Bernhard Schultze, Das dunkle Etwas, 1989/91 (Ausschnitt)

Bernard Schultze zum 100.

Wer ist denn das? Was geht da ab? Wen haben wir übersehen, der schon lange unter uns ist? Wem Graffiti auffallen und die irren Kritzeleien, die manch verwirrter Stadtbewohner auf Mauern hinterlässt, wer die Post-Gothic-Ästhetik zeitgenössischer Death-Metal-Alben heimlich bewundert und in den Sketchbooks Guillermo del Toros voll von diesen zärtlich-grauenhaften Fabelwesen geblättert hat — der vergisst das jetzt alles, legt es ad acta und staunt. Staunt über die zittrigen Linien, die sich zu einem Wuchern auswachsen und merkwürdige Wesen — grotesk verwachsen, großäugig-sinnlich, verwarzt-bedrohlich — aus sich heraustreiben. Das sind die Migofs. Kopfgeburten, wortwörtlich, des großen Ostpreußen Bernard Schultze (er war fast zwei Meter lang), Waldgespenster, Wiesenteufel, Albträume der Repräsentation.

 

Genau — Albträume der Repräsentation. Denn Schultze (1915–2005) gehört zu den Begründern des Informel, jener Selbstbefreiung deutscher Maler, mit der sie sich aus dem Schrecken des Weltkrieges und dem Terror der Nazidiktatur herausmalten. Sie hatten keine Tradition, an der sie direkt an­­knüpfen konnten, die Surrealisten und Jackson Pollock, den Helden der freien Welt, mochten sie nur aus der Ferne grüßen. Um 1950 war Informel eine Kritik der Repräsentation, eine Feier der Selbstermächtigung, die sich ihre eigenen Ausdrucksformen spontan schafft: auf nichts außerhalb des Kunstprozesses verweisend.

 

In der Riege der Informellen fiel Schultze aber schon immer durch eine Leichtigkeit, Buntheit, ein Durchleuchtet-Sein auf, was ihn von seinen Kollegen Karl Otto Götze (Wuchtbrumme), Fred Thieler (Berserker) oder Sonderborg (»Ich bin wie jemand, der in den Keller hinabsteigt, um eine Ratte zu töten.«) doch erheblich unterscheidet.

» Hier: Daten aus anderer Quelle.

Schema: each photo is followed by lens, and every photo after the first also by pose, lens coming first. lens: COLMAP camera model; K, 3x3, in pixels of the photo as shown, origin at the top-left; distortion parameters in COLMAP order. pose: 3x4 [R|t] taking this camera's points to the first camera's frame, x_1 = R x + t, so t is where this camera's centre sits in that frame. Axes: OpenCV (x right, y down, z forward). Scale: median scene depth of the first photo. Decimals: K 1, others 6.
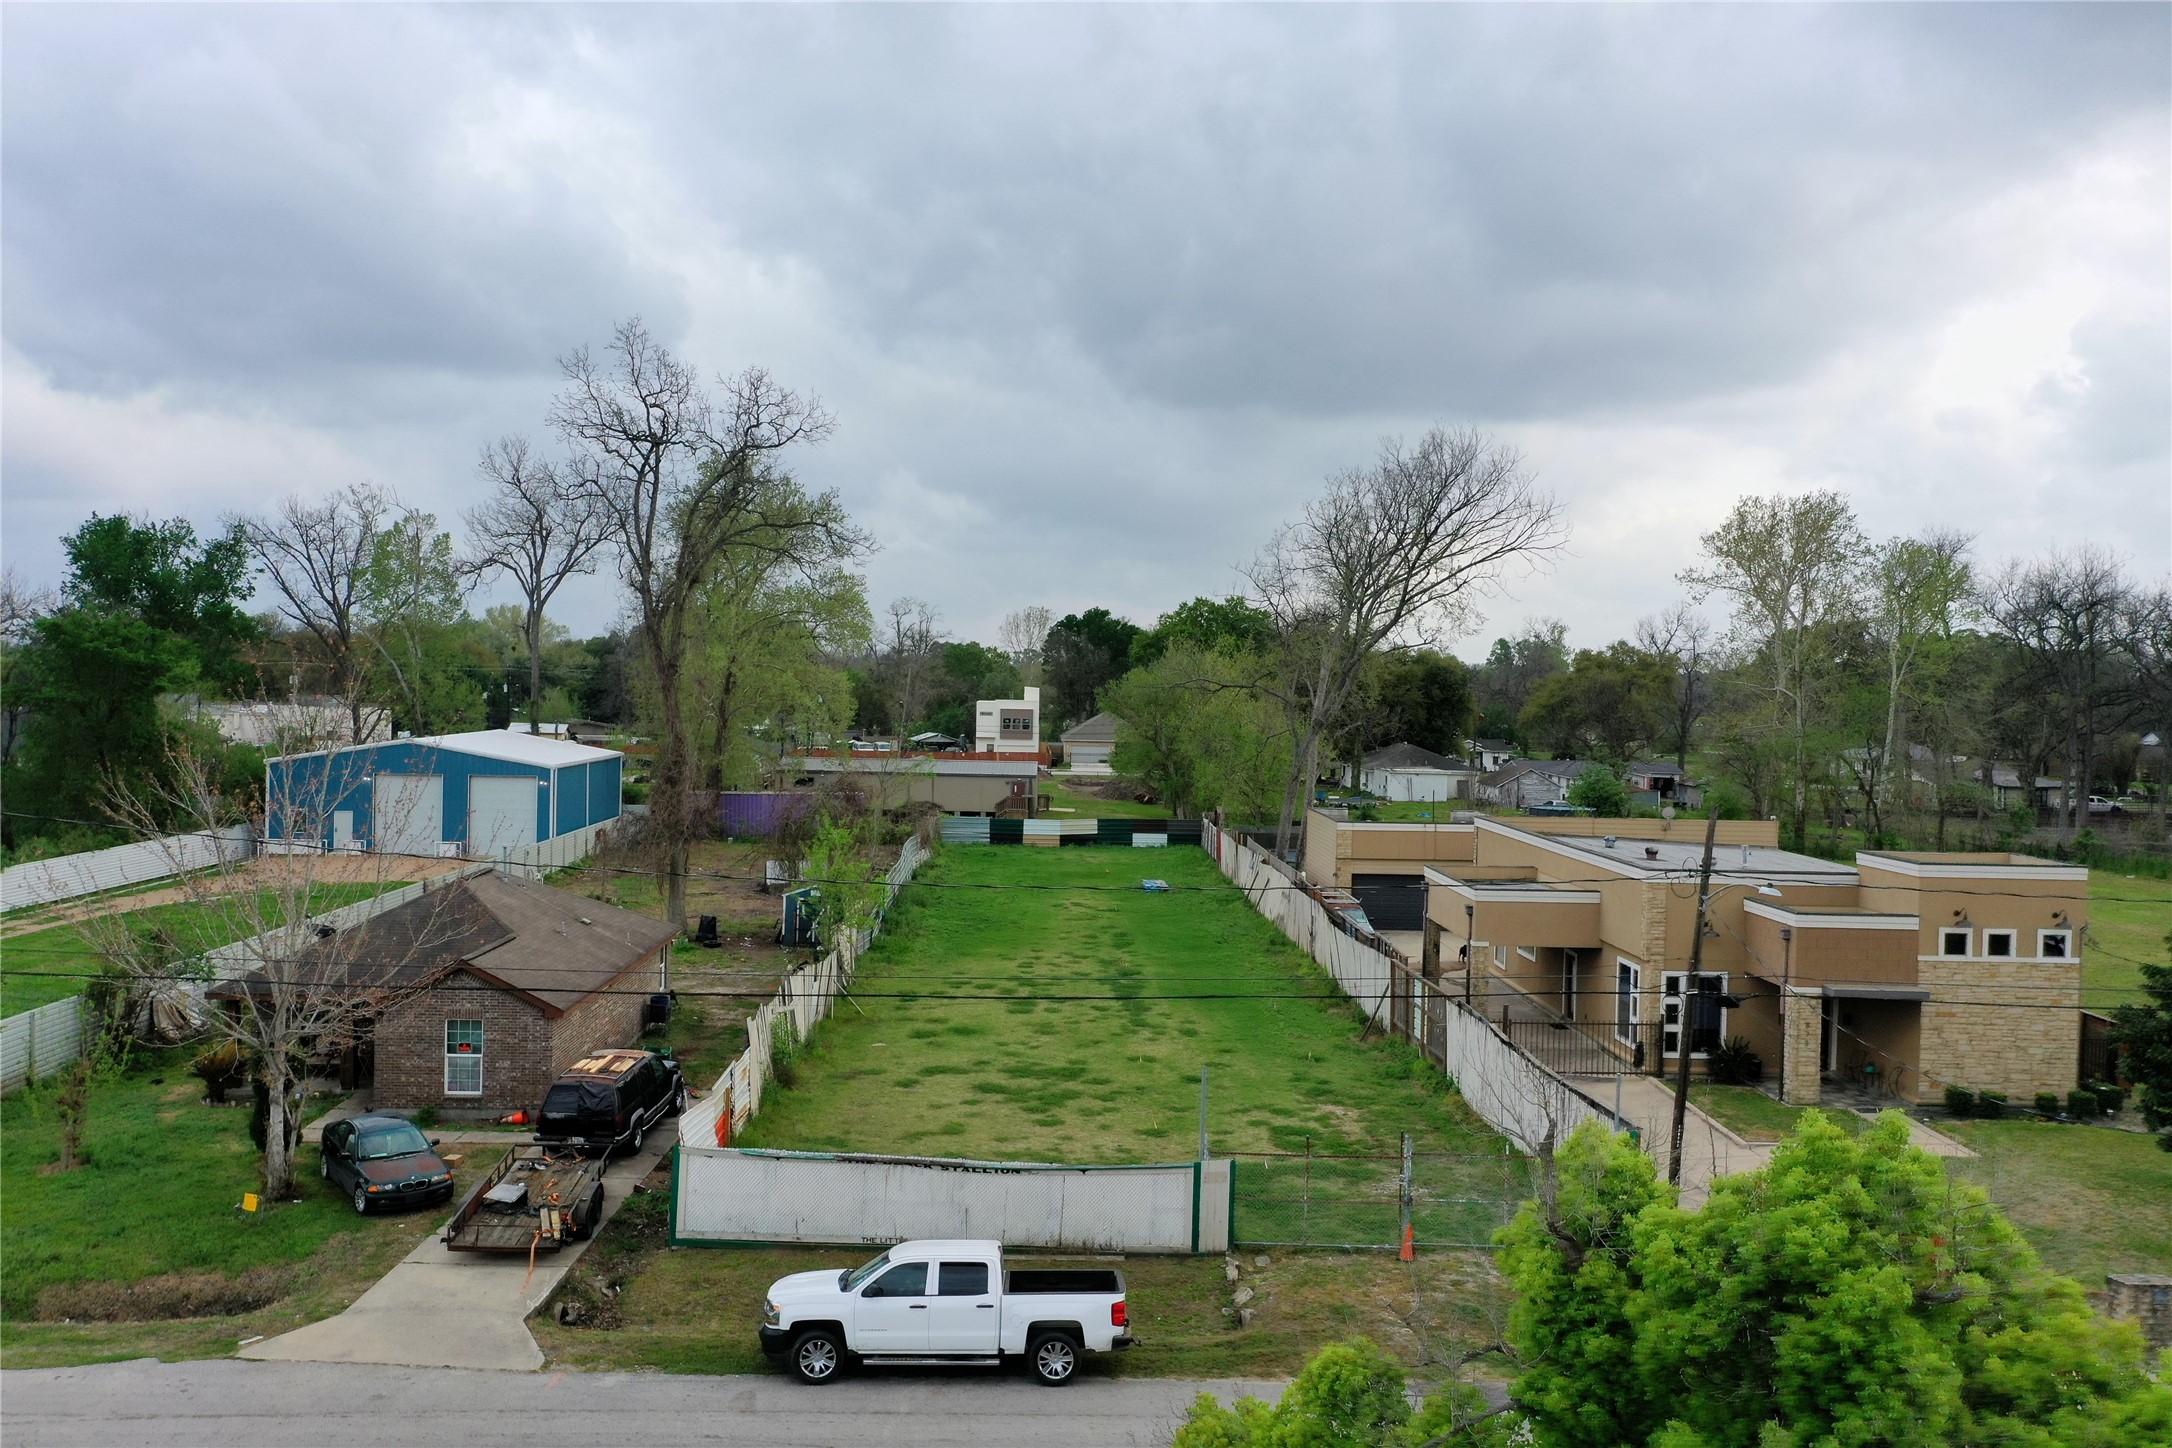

Abgründig wurde es erst in dem Moment, als Schultze, übrigens seit 1968 Kölner, anfing, figurativ zu zeichnen und zu malen und damit sein wild-wucherndes Universum der Migofs definierte.

 

Seit der letztjährigen Art Cologne hört man hier und da, Informel sei wieder im Kommen. Wer die Abgründe der Welt der Zeichen kennt, weiß, dass Schultze schon immer da war. Es herrscht ein Gewimmel auf der Leinwand, das kriecht und schleimt und zuckt: Unterweltwesen, die einem aus dem Kopf fließen.